COVID-19 Vaccination Super Loads Body with Excessive Spike Protein
Injecting mRNA after SARS-CoV-2 Infection Builds a Bigger Enemy Within Us
By Peter A. McCullough, MD, MPH
Measurement of antibodies to the SARS-CoV-2 Spike protein is routine community standard of care in the assessment of long-COVID and vaccine injury syndromes. I have noticed that the most ill patients are those who had COVID-19 early and then took one or more ill-advised COVID-19 vaccines. Recall the US FDA did not allow Pfizer or Moderna to vaccinate COVID-19 recovered patients in the registration clinical trials because they had great expected harm and no opportunity for clinical benefit.

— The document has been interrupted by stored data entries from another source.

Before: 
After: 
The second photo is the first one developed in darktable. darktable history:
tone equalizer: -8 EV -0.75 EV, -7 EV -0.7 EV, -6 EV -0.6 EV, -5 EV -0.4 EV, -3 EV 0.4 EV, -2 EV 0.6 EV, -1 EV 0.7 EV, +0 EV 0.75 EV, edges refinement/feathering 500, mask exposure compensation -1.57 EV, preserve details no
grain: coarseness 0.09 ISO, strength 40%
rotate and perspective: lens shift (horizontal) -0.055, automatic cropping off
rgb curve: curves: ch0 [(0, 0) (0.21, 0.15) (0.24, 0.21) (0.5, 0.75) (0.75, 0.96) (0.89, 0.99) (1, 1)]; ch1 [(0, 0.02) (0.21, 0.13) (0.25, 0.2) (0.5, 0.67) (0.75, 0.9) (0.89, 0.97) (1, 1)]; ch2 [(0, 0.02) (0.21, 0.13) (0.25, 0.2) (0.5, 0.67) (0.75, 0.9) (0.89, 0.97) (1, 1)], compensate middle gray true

Later, three studies demonstrated that indeed vaccination after infection was a bad idea with much greater risks of serious adverse events than SARS-CoV-2 naive patients.
Kayukawa et al demonstrated the expected finding. Antibodies go up with infection but because this is a natural process where the body fights SARS-CoV-2 on mucosal surfaces, the serological rise is low. However, vaccination after infection gives a huge rise in anti-spike antibodies implying the body is super-loaded with Spike. I wonder if anyone knew we would be seeing evidence of persistent Spike three years after the primary series.